Aufgabe A:
Beantworten Sie anhand des Ausgangstexts diese Fragen:
(i) Aus welchem Land stammt die defektanfällige Charge Stromzähler?
(ii) In welchem Kreis wurden solche Zähler ebenfalls verbaut?
(iii) Was zeigt das Display eines defekten Zählers anstelle der schwarzen Ziffern?
Aufgabe B: Übertragen Sie aus dem Ausgangstext unverändert alles von "Die Überraschung wartet" bis hinunter zu "der Zähler defekt.".

Ausgangstext:

Eine Charge defektanfälliger Stromzähler aus China ist auch im Rems-Murr-Kreis verbaut worden – das kann zu Problemen führen. Wie viele Geräte es sind, ist offen.
Die Überraschung wartet im Zählerschrank: Wer dieser Tage zum Stromablesen in den Keller marschiert und auf seinen Stromzähler schaut, sieht möglicherweise anstelle der schwarzen Ziffern, die den aktuellen Verbrauch anzeigen sollen – nichts. Das Display ist leer, der Zähler defekt.

Bereitgestelltes Material:
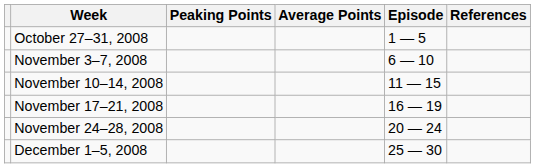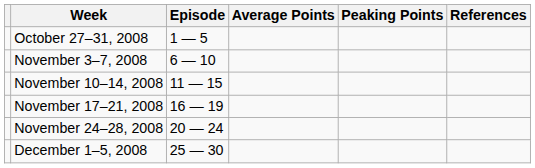columns swapped: Episode <-> Peaking Points
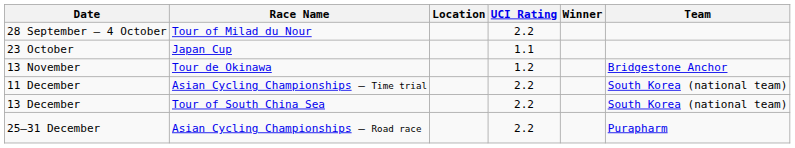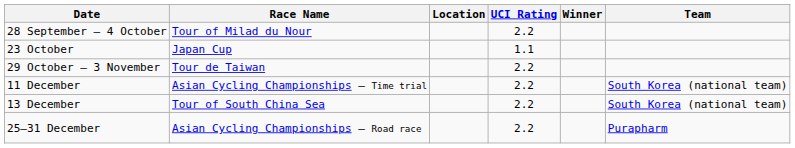+ row: 29 October – 3 November | Tour de Taiwan | 2.2
- row: 13 November | Tour de Okinawa | 1.2 | Bridgestone Anchor
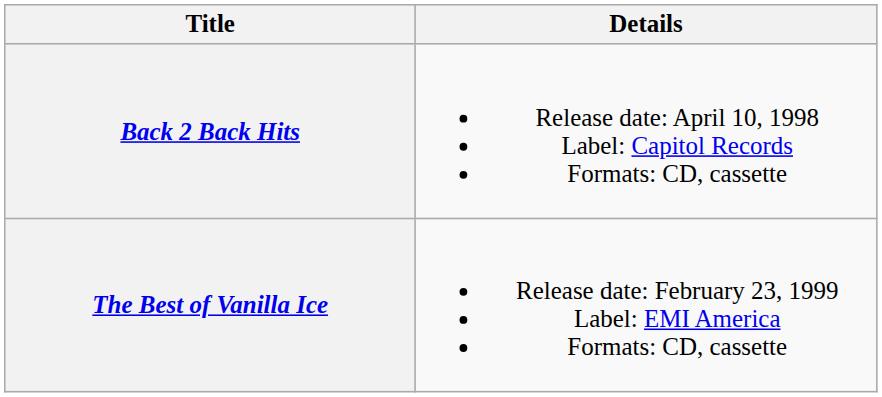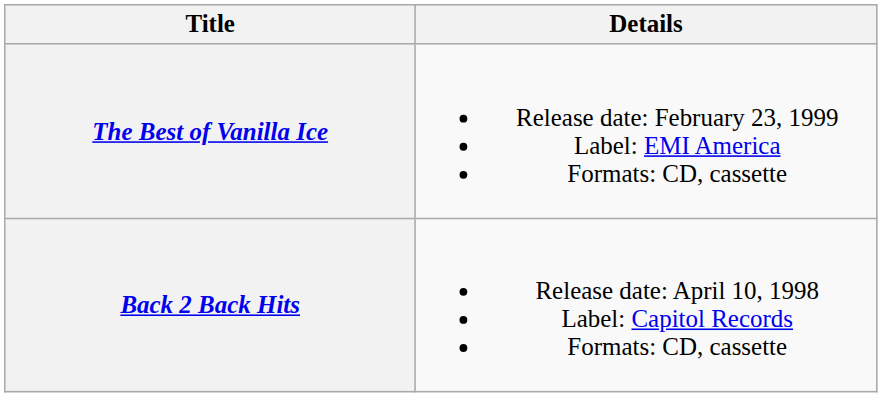rows swapped: Back 2 Back Hits <-> The Best of Vanilla Ice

Vollständige Lösung A:
(i) Die Charge stammt aus China.
(ii) Die Zähler wurden auch im Rems-Murr-Kreis verbaut.
(iii) Das Display zeigt nichts an, es ist leer.

Vollständige Lösung B:
Die Überraschung wartet im Zählerschrank: Wer dieser Tage zum Stromablesen in den Keller marschiert und auf seinen Stromzähler schaut, sieht möglicherweise anstelle der schwarzen Ziffern, die den aktuellen Verbrauch anzeigen sollen – nichts. Das Display ist leer, der Zähler defekt.